- Passage provided:
Gossamer Gear's DIY Origins

Like another one of the outdoor industry's famous reluctant businessmen, Glen Van Peski never intended to start an ultralight backpacking company. Family and a civil engineering career kept him busy enough, and ultralight backpacking was a little-known pursuit in the late 1990s. But when he was introduced to Ray Jardine’s classic ultralight writings through his son’s Boy Scout troop, he started to re-evaluate his own kit. “I looked at my gear and my pack weighed seven and a half pounds empty. I thought, well, that's probably a good place to start,” Van Peski told me.

The culture of ultralight backpacking as we know it now traces back to Jardine, who wrote several popular books on ultralight hiking and sold DIY Ray-Way kits for packs, ultralight quilts, and more. Jardine was followed by Kim and Demetri Coupounas with their Boulder-based gear company GoLite, and by Gossamer Gear, both founded in 1998.

When Van Peski decided to start sewing packs, there was little information beyond Jardine’s books, and no standards for ultralight gear—if you couldn’t sew it yourself, you were out of luck. Van Peski himself is one of the first people quoted using the “10-pound base weight” rule—which says the total weight of a UL gear setup, minus food and water, should be 10 pounds or less—in a 2005 essay published in Backpacking Light. Van Peski was lucky to have the requisite skills to make his first pack, the G1, followed by several more named in succession. By the time he got to G4, he was confident enough in his design to post the plans on a Pacific Crest Trail listserv (remember those?) so industrious hikers could make their own.

"Gossamer Gear became a steady, dependable name in a space that was anything but."

- Data lines:

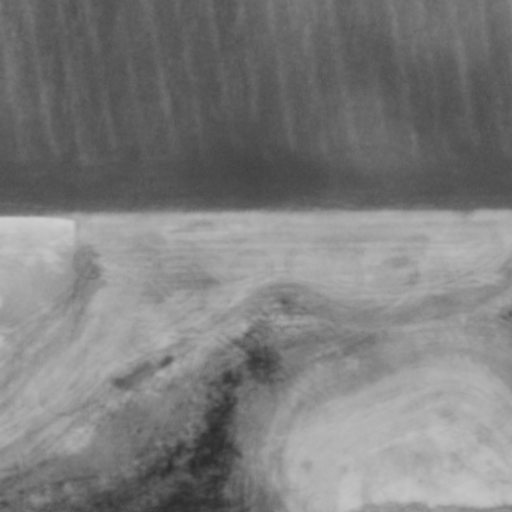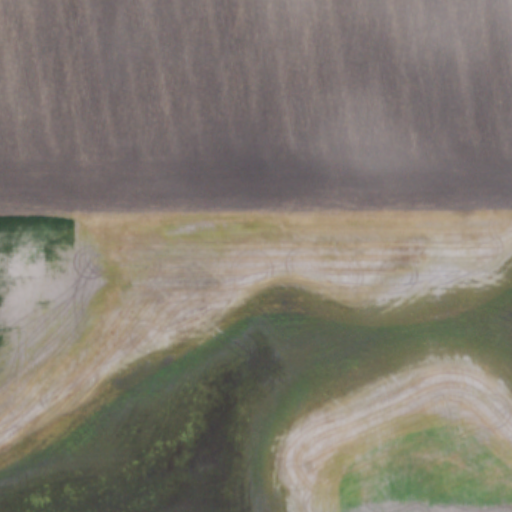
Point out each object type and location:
road: (256, 185)
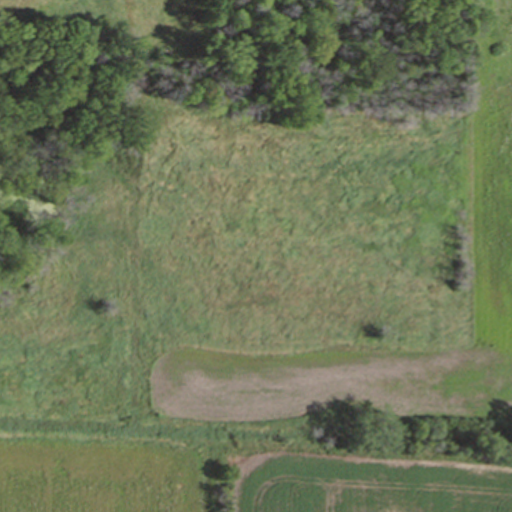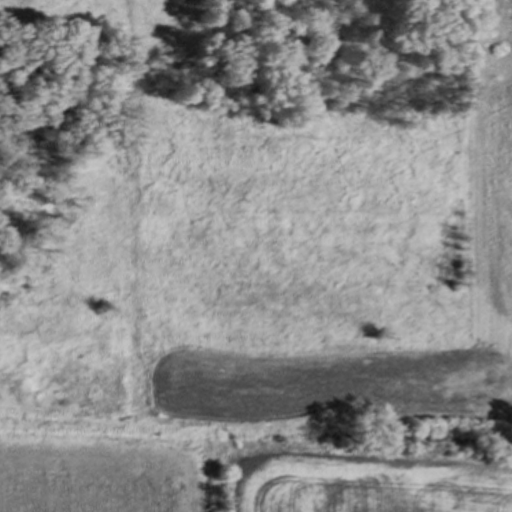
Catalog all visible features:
crop: (320, 409)
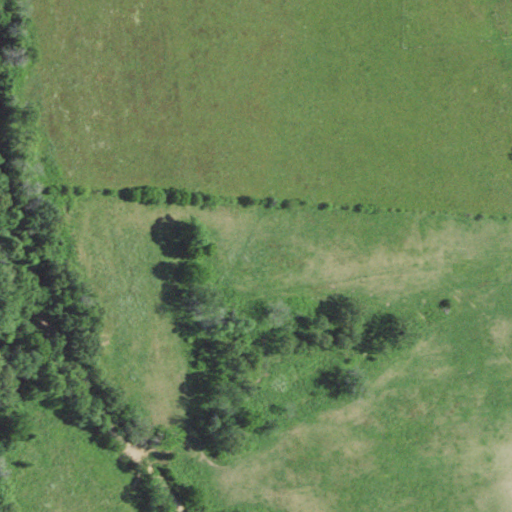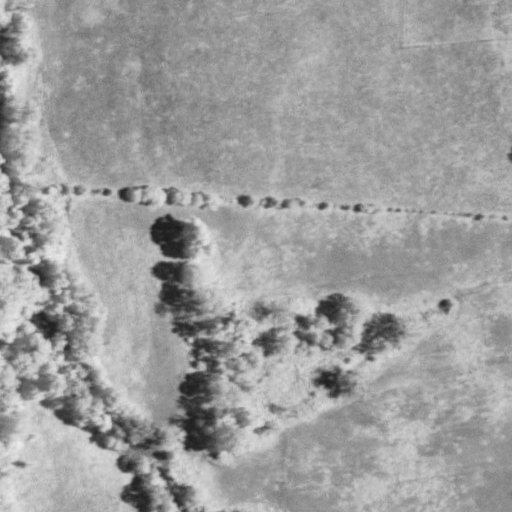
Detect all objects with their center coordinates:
road: (425, 256)
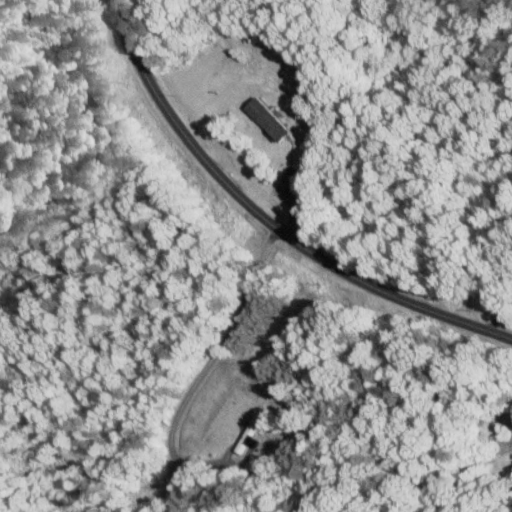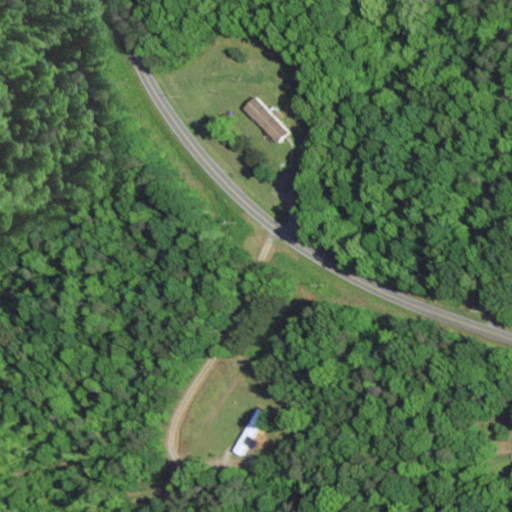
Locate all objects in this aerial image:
building: (270, 119)
road: (266, 221)
road: (210, 356)
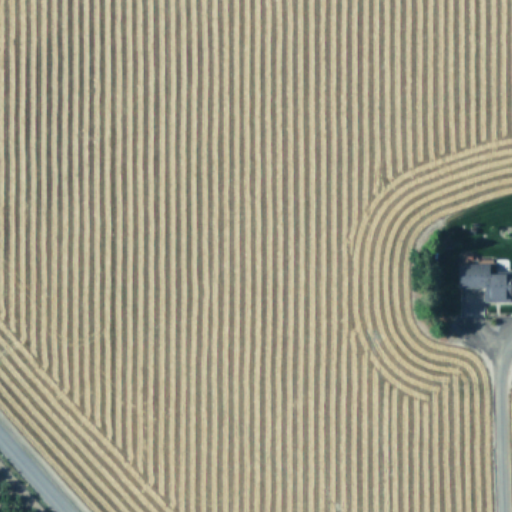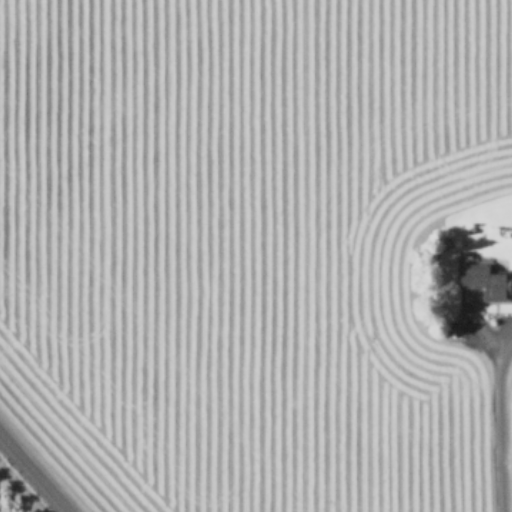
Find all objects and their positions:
crop: (263, 248)
building: (484, 277)
building: (484, 278)
road: (498, 419)
road: (31, 476)
crop: (6, 504)
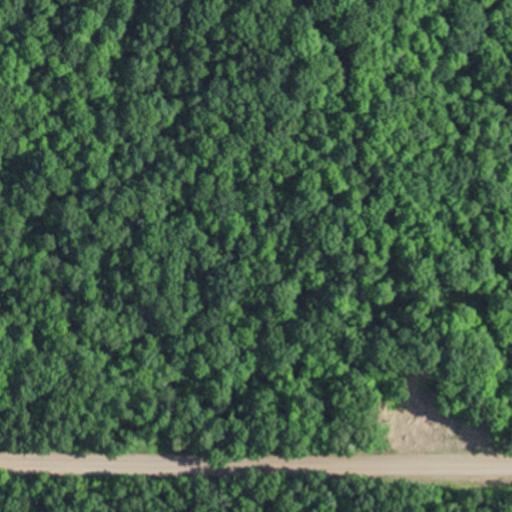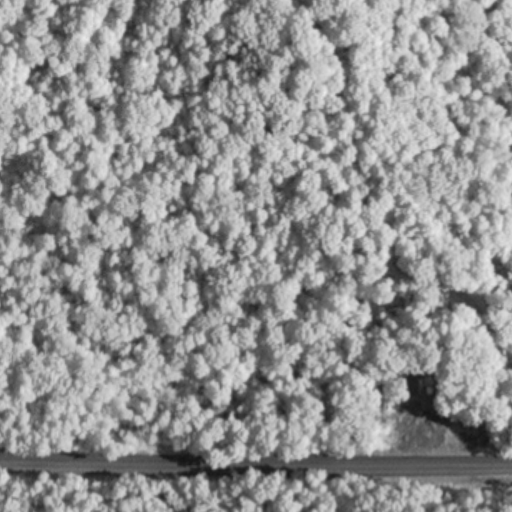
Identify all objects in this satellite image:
road: (256, 450)
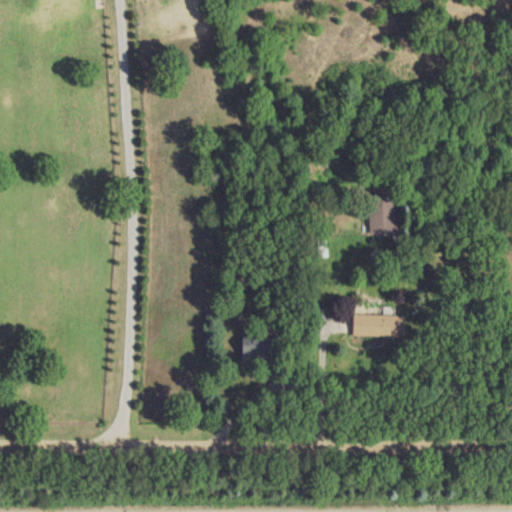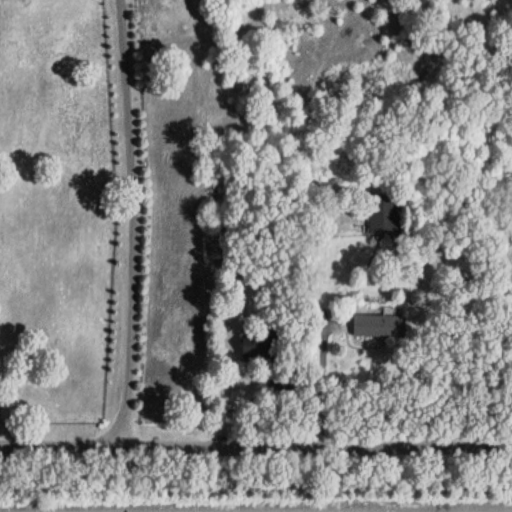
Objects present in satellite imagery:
building: (381, 215)
road: (141, 221)
building: (376, 325)
road: (307, 349)
road: (256, 443)
road: (256, 509)
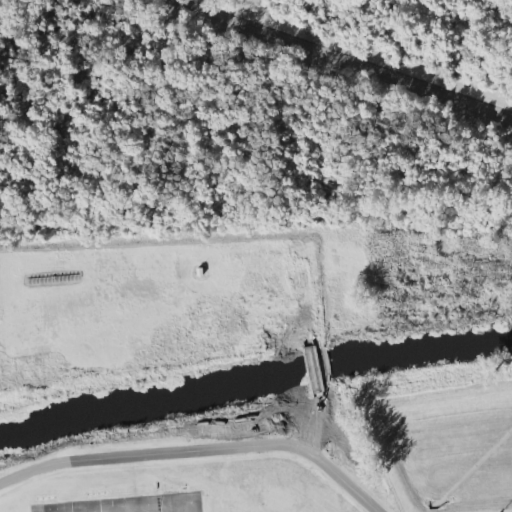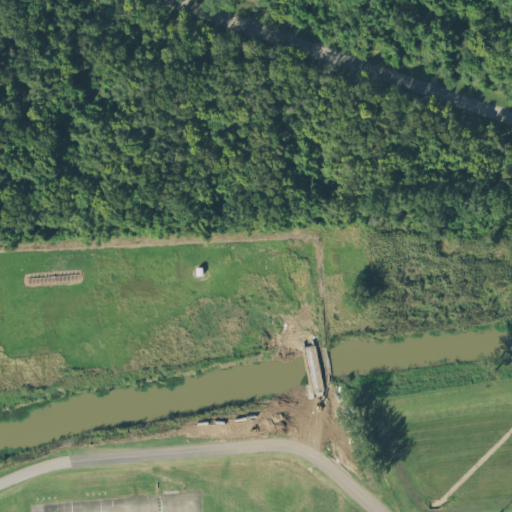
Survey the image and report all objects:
road: (342, 58)
park: (253, 112)
airport: (257, 367)
river: (253, 378)
road: (132, 462)
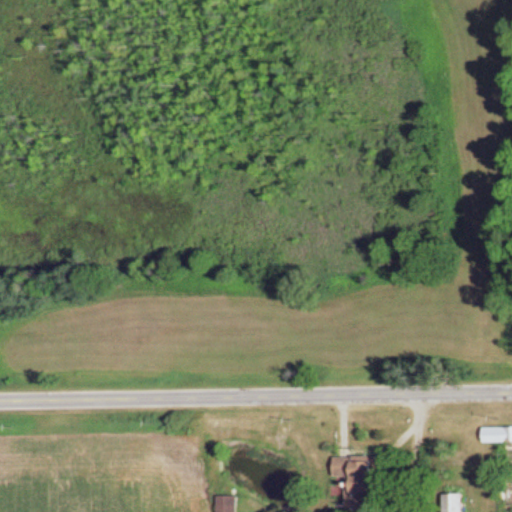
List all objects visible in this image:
road: (256, 400)
building: (502, 446)
crop: (102, 468)
building: (364, 482)
building: (457, 503)
building: (232, 505)
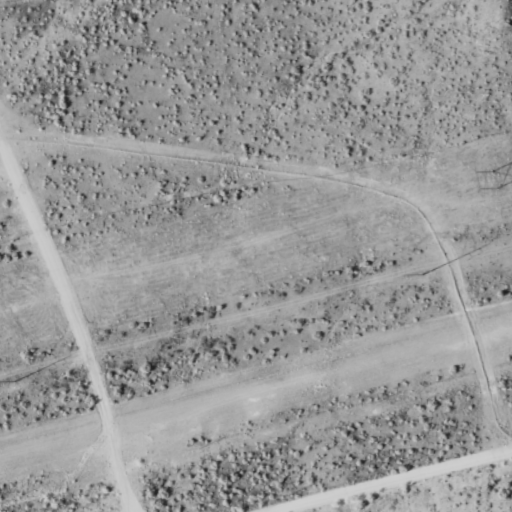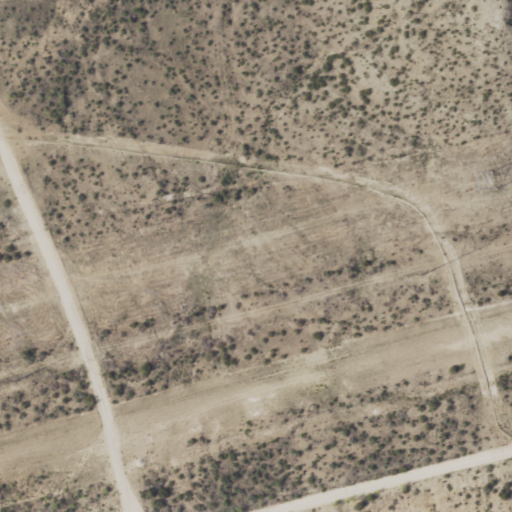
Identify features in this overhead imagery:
power tower: (496, 182)
power tower: (421, 273)
road: (85, 312)
power tower: (18, 382)
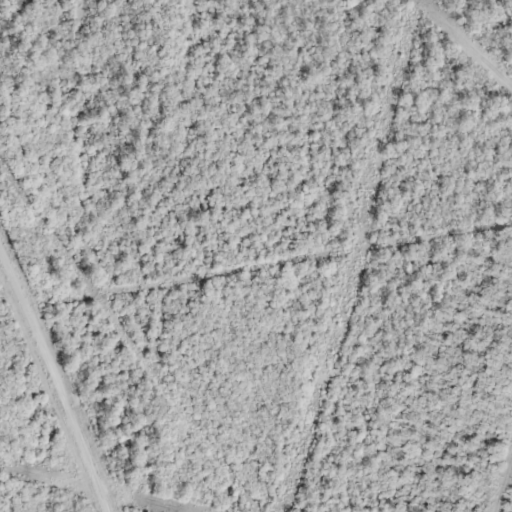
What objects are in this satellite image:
road: (57, 379)
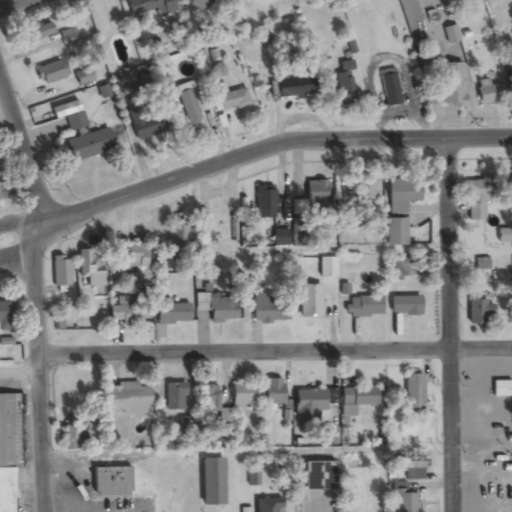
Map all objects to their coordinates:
building: (299, 0)
road: (11, 3)
building: (192, 4)
building: (151, 6)
building: (34, 31)
building: (450, 34)
building: (49, 73)
building: (344, 83)
building: (446, 86)
building: (287, 88)
building: (389, 88)
building: (491, 92)
building: (229, 98)
building: (188, 107)
building: (68, 115)
building: (88, 145)
road: (264, 147)
road: (23, 151)
building: (364, 188)
building: (510, 188)
building: (401, 195)
building: (315, 196)
building: (475, 201)
building: (264, 202)
road: (16, 227)
building: (219, 230)
building: (394, 232)
building: (177, 234)
building: (279, 237)
road: (19, 249)
road: (373, 250)
building: (133, 256)
building: (326, 267)
building: (90, 268)
building: (61, 277)
building: (309, 301)
building: (217, 306)
building: (403, 306)
building: (363, 307)
building: (268, 308)
building: (125, 311)
building: (479, 311)
building: (171, 313)
building: (4, 316)
road: (448, 325)
road: (254, 355)
road: (39, 371)
building: (500, 389)
building: (412, 393)
building: (413, 393)
building: (271, 394)
building: (174, 397)
building: (358, 397)
building: (127, 399)
building: (226, 400)
building: (305, 405)
building: (73, 432)
building: (6, 454)
building: (413, 470)
building: (251, 475)
building: (318, 476)
building: (376, 478)
building: (109, 482)
building: (110, 482)
building: (210, 482)
building: (364, 501)
building: (405, 502)
building: (265, 505)
building: (207, 511)
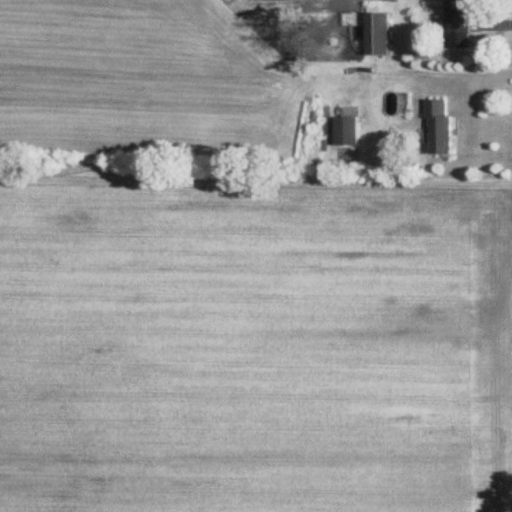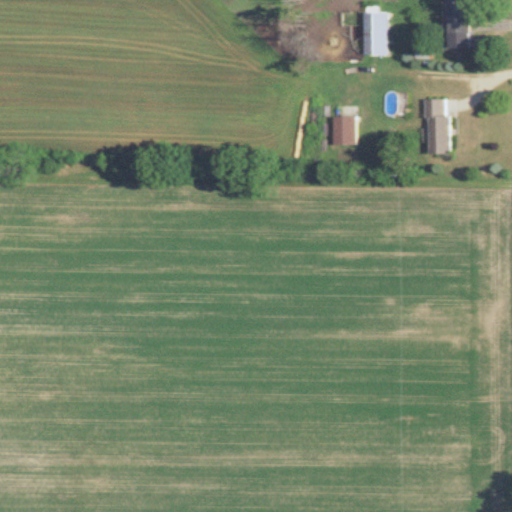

- Given problem:
List every person named in the passage on Gossamer Gear's origins.

- Correct answer:
Glen Van Peski, Ray Jardine, Kim Coupounas, Demetri Coupounas